• Short problem: Rewrite the records as a numbered list, from their first line through the line containing "text_box [590, 354, 615, 945]", skipping any blank lines.
»»
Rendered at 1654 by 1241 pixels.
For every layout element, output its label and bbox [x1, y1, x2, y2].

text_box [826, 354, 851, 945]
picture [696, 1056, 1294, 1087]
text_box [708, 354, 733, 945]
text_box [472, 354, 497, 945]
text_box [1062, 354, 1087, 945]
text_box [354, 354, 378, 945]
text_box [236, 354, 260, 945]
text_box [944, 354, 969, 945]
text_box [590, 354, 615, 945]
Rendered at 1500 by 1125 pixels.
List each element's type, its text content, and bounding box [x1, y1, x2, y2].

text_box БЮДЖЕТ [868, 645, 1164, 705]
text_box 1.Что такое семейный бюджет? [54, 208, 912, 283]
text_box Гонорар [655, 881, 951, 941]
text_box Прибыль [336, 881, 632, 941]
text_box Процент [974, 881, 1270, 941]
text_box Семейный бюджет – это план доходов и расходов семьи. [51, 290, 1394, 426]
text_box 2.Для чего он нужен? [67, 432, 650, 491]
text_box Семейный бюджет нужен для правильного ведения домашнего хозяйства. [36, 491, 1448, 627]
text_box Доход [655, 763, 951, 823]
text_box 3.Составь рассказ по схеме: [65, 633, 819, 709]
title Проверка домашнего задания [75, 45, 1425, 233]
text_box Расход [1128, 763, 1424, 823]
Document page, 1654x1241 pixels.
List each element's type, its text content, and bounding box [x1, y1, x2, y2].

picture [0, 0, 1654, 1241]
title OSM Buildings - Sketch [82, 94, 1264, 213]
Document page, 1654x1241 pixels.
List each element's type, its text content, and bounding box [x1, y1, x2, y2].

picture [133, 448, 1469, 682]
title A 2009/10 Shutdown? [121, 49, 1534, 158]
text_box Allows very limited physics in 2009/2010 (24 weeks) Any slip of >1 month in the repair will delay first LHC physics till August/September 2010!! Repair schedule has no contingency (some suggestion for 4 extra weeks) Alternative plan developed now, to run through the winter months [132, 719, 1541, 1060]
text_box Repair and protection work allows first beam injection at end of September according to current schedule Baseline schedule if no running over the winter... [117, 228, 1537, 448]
««
• Task answer:
1. Rendered at 1654 by 1241 pixels.
2. For every layout element, output its label and bbox [x1, y1, x2, y2].
3. text_box [826, 354, 851, 945]
4. picture [696, 1056, 1294, 1087]
5. text_box [708, 354, 733, 945]
6. text_box [472, 354, 497, 945]
7. text_box [1062, 354, 1087, 945]
8. text_box [354, 354, 378, 945]
9. text_box [236, 354, 260, 945]
10. text_box [944, 354, 969, 945]
11. text_box [590, 354, 615, 945]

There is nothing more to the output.